• What you should do
Please copy exactly the lines from the top of the data through the line containing "Rendered at 1500 by 1125 pixels.", and nothing else.
[Data to examine]
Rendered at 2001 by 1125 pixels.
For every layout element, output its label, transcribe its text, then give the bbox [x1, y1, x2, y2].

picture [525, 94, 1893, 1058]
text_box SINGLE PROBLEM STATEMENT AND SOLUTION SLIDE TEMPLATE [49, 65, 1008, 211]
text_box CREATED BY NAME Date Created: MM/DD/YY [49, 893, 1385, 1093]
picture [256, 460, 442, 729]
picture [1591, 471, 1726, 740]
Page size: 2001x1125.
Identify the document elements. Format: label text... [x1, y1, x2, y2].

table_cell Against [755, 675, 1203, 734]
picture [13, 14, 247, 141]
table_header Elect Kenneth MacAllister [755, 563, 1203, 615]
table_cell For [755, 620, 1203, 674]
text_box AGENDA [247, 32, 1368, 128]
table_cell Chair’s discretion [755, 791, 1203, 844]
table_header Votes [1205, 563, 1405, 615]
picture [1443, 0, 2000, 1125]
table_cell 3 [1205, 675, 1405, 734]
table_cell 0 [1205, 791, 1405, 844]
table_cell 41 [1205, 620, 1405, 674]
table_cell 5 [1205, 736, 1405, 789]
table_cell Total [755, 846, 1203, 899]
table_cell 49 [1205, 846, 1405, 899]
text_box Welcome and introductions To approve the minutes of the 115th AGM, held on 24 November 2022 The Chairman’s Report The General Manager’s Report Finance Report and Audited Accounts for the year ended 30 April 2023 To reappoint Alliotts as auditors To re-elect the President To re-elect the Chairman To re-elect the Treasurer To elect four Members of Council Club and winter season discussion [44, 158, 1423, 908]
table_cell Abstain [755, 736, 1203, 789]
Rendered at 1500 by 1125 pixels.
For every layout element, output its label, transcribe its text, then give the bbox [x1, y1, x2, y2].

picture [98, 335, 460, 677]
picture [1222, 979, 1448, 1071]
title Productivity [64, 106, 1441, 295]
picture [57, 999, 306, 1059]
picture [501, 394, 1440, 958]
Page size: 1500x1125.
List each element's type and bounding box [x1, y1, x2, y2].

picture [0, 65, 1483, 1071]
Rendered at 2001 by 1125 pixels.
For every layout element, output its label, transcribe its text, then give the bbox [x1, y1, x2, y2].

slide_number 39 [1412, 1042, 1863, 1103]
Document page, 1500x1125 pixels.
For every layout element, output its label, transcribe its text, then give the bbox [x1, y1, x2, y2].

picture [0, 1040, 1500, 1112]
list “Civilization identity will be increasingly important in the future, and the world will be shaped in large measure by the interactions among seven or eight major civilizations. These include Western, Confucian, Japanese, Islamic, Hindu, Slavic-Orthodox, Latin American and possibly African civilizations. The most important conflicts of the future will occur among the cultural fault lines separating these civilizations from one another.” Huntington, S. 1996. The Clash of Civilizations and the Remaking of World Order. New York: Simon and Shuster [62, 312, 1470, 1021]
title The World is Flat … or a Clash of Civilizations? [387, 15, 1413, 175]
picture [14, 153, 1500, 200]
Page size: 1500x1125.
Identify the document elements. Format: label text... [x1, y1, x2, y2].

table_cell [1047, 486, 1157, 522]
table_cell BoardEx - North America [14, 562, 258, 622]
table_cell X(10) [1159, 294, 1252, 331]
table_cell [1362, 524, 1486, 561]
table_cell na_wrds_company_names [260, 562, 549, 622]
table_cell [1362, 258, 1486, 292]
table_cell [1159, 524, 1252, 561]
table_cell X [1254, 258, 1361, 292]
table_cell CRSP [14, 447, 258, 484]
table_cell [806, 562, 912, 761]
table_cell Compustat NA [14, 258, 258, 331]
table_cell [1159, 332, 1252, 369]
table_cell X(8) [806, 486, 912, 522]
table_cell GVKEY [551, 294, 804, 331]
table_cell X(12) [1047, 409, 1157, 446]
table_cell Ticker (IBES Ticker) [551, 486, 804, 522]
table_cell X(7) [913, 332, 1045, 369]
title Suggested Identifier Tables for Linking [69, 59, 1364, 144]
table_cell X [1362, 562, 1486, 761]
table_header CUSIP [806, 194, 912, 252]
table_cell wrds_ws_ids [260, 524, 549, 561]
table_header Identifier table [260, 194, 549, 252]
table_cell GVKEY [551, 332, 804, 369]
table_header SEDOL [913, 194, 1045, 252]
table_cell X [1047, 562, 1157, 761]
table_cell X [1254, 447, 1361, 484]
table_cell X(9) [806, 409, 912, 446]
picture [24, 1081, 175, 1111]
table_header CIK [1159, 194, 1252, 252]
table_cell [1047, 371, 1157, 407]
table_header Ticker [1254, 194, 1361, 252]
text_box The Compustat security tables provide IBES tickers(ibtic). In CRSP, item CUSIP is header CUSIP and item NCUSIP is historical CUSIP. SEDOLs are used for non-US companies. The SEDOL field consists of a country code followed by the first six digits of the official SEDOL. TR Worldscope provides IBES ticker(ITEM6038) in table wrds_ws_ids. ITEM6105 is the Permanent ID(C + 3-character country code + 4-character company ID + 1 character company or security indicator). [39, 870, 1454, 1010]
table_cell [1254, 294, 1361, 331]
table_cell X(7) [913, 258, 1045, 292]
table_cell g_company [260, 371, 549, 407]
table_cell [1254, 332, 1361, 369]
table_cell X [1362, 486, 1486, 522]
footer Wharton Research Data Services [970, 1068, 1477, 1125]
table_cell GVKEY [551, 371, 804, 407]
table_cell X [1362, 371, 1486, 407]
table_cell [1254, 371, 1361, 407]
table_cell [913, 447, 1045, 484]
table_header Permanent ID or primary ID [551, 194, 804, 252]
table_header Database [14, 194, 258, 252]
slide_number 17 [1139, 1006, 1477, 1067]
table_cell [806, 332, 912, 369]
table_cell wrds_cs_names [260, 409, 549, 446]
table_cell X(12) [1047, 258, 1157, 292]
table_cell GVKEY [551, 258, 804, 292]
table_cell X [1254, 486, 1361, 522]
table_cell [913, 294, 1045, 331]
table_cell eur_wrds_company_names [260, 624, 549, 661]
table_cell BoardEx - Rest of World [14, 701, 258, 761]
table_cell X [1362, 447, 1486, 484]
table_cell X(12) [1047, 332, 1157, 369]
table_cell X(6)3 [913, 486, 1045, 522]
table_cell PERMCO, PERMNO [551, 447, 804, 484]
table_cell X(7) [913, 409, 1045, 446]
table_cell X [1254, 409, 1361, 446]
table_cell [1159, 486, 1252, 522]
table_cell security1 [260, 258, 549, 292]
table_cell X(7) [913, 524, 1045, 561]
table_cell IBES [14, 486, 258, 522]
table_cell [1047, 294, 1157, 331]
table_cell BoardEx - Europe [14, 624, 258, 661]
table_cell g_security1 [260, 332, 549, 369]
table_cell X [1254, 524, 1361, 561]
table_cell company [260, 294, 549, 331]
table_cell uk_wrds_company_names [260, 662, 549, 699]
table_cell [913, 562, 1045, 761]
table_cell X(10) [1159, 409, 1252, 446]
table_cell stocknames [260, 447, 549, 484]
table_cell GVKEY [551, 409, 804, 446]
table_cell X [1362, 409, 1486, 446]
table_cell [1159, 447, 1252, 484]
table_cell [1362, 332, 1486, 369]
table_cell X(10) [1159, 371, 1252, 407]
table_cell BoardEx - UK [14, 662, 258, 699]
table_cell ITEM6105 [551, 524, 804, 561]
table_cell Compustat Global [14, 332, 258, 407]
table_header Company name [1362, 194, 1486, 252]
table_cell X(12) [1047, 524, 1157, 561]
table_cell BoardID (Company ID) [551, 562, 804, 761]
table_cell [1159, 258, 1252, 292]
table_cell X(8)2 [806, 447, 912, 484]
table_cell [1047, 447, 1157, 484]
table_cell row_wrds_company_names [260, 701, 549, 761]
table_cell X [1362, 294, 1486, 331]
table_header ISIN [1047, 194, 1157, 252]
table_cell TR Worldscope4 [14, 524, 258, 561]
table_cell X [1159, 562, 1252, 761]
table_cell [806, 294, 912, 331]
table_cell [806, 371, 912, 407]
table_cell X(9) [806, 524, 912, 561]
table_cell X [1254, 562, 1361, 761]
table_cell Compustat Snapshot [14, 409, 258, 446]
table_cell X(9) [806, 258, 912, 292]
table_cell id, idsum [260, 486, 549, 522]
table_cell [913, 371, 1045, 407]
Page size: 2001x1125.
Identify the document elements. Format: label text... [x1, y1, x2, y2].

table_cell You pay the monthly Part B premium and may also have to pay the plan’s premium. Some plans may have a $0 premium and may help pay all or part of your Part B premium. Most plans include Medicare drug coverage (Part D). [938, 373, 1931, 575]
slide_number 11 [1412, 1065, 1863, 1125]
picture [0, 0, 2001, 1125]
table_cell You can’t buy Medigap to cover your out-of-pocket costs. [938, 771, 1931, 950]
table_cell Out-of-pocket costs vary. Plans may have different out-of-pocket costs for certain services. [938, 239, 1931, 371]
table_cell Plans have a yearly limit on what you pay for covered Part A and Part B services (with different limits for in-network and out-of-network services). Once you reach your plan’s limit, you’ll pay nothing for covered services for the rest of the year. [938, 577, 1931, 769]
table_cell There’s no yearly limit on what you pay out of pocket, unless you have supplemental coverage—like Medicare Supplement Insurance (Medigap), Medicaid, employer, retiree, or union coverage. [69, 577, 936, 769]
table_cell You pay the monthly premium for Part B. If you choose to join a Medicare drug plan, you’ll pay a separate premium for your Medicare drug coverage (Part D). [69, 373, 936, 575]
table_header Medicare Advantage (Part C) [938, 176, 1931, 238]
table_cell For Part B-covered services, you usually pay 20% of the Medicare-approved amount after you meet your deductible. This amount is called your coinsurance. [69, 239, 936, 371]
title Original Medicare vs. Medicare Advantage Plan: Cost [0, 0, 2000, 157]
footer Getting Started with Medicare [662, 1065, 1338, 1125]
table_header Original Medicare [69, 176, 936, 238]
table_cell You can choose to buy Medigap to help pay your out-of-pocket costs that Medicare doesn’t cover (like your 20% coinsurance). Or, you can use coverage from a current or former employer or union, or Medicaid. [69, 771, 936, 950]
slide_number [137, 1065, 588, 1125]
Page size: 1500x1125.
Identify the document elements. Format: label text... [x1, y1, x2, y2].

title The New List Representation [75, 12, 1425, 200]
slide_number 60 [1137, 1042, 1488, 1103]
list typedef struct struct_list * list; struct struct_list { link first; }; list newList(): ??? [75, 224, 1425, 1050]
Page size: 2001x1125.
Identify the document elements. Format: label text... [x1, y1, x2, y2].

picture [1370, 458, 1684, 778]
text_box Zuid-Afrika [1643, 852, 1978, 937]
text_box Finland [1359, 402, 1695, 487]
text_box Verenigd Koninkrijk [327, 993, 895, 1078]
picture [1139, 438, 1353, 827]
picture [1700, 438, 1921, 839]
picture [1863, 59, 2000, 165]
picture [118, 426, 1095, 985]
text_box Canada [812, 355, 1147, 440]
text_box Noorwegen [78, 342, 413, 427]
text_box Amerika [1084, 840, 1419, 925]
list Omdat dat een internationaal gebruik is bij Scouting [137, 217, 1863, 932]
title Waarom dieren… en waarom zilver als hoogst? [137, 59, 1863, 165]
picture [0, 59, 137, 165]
[/Data to examine]
• Response for this exercise
Rendered at 2001 by 1125 pixels.
For every layout element, output its label, transcribe its text, then give the bbox [x1, y1, x2, y2].

picture [525, 94, 1893, 1058]
text_box SINGLE PROBLEM STATEMENT AND SOLUTION SLIDE TEMPLATE [49, 65, 1008, 211]
text_box CREATED BY NAME Date Created: MM/DD/YY [49, 893, 1385, 1093]
picture [256, 460, 442, 729]
picture [1591, 471, 1726, 740]
Page size: 2001x1125.
Identify the document elements. Format: label text... [x1, y1, x2, y2].

table_cell Against [755, 675, 1203, 734]
picture [13, 14, 247, 141]
table_header Elect Kenneth MacAllister [755, 563, 1203, 615]
table_cell For [755, 620, 1203, 674]
text_box AGENDA [247, 32, 1368, 128]
table_cell Chair’s discretion [755, 791, 1203, 844]
table_header Votes [1205, 563, 1405, 615]
picture [1443, 0, 2000, 1125]
table_cell 3 [1205, 675, 1405, 734]
table_cell 0 [1205, 791, 1405, 844]
table_cell 41 [1205, 620, 1405, 674]
table_cell 5 [1205, 736, 1405, 789]
table_cell Total [755, 846, 1203, 899]
table_cell 49 [1205, 846, 1405, 899]
text_box Welcome and introductions To approve the minutes of the 115th AGM, held on 24 November 2022 The Chairman’s Report The General Manager’s Report Finance Report and Audited Accounts for the year ended 30 April 2023 To reappoint Alliotts as auditors To re-elect the President To re-elect the Chairman To re-elect the Treasurer To elect four Members of Council Club and winter season discussion [44, 158, 1423, 908]
table_cell Abstain [755, 736, 1203, 789]
Rendered at 1500 by 1125 pixels.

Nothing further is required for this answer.